Aim of the task: The word "desideri" marks the lines to find; copy every such line from the data below.
*** Exercise data
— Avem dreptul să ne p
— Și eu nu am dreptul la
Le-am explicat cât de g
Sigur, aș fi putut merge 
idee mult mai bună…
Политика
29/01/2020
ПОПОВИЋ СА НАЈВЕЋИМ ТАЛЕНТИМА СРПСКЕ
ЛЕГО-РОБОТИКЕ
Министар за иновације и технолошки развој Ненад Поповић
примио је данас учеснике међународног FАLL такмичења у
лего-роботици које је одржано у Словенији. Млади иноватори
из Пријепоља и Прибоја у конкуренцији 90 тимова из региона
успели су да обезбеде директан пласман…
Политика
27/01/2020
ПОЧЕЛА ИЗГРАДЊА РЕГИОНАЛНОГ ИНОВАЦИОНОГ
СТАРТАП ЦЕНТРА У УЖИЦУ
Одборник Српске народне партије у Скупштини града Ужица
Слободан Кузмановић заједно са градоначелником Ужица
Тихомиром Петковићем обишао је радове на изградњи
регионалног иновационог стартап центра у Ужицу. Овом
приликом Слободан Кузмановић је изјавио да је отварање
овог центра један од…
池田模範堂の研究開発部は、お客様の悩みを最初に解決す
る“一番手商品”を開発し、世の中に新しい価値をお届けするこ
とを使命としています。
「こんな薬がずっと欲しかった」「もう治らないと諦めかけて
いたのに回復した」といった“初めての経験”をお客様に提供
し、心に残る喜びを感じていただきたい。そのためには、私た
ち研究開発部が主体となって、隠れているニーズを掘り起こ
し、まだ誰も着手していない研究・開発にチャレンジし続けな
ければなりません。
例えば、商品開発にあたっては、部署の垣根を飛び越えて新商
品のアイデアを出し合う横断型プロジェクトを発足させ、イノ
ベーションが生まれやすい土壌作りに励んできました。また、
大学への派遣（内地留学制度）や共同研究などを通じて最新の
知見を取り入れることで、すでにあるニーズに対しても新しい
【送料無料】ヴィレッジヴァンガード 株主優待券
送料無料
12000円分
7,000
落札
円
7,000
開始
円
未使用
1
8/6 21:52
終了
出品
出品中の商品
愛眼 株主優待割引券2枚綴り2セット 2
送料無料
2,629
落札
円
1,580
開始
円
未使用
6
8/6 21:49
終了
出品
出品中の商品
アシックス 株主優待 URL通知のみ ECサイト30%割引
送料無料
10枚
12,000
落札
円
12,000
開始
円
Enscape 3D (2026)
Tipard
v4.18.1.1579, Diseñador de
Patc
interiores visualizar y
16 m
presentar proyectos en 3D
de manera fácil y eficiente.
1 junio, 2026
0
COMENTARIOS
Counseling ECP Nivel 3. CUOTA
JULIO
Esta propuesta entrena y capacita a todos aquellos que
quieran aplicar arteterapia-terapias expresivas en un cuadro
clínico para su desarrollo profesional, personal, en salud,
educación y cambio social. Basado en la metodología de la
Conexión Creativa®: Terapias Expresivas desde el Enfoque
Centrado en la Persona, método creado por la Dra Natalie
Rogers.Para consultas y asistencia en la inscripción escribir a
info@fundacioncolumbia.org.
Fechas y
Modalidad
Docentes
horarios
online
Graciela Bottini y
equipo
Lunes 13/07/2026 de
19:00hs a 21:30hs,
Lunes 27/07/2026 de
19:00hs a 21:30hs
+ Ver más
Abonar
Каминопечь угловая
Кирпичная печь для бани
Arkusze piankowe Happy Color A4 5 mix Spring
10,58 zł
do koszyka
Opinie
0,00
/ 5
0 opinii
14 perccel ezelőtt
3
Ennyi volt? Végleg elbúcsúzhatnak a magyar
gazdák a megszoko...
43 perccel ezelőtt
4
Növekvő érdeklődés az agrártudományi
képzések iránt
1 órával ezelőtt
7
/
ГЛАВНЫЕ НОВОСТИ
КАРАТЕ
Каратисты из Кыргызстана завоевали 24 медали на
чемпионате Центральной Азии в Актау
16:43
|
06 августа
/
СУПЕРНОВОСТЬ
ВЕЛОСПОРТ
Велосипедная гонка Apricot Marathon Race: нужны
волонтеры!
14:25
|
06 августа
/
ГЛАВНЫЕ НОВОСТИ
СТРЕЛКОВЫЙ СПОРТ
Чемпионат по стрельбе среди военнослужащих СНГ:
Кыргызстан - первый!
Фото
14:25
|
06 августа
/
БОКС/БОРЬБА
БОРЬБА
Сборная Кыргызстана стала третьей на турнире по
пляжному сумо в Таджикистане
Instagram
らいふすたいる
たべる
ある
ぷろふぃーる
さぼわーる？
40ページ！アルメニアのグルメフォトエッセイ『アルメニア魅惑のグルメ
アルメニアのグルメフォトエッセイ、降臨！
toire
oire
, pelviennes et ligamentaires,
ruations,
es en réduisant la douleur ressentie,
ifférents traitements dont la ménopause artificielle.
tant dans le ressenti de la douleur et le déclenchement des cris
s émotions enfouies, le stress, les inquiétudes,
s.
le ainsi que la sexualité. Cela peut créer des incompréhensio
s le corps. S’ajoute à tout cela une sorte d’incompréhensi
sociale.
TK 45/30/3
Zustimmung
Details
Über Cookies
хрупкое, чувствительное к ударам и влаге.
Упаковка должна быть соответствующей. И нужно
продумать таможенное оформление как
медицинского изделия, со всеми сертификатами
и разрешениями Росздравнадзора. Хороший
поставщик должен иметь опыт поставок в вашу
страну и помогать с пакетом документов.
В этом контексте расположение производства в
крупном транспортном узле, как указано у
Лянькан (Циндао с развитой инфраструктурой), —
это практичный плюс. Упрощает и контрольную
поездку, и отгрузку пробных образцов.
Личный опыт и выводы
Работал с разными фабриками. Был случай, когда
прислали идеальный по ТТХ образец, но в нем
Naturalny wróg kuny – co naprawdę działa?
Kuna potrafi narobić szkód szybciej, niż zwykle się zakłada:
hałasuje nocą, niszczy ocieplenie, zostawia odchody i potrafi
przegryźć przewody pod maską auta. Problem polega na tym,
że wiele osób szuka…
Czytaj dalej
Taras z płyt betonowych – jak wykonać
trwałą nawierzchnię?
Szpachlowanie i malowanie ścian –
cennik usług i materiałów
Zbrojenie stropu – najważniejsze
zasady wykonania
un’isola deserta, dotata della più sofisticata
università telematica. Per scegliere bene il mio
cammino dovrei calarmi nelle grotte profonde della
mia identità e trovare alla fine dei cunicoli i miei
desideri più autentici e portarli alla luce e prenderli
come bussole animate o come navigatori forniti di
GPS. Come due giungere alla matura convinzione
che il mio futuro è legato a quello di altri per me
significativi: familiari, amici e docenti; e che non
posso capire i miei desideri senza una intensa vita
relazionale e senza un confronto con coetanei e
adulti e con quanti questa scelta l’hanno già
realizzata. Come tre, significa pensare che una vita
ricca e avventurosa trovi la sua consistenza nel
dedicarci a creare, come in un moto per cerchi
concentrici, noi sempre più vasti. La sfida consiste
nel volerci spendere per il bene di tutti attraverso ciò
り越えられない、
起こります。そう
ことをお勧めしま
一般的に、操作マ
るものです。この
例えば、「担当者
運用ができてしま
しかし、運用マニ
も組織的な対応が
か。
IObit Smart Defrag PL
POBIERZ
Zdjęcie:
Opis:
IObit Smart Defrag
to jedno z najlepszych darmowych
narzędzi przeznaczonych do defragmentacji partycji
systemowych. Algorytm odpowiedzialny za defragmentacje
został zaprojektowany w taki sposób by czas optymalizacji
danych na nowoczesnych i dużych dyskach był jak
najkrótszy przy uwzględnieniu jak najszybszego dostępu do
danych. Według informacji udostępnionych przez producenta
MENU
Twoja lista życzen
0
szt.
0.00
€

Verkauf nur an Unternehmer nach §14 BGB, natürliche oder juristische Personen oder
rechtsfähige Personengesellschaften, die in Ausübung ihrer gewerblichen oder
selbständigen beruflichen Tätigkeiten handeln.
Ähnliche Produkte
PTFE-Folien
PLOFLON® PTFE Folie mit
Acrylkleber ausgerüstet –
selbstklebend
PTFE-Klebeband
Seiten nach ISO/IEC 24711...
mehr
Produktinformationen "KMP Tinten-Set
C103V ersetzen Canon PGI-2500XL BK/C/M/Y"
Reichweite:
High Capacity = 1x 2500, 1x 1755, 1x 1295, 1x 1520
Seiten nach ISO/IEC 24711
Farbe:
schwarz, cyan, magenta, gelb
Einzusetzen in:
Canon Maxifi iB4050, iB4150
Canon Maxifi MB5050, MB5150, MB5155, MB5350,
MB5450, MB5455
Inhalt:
******
Response area:
desideri più autentici e portarli alla luce e prenderli
posso capire i miei desideri senza una intensa vita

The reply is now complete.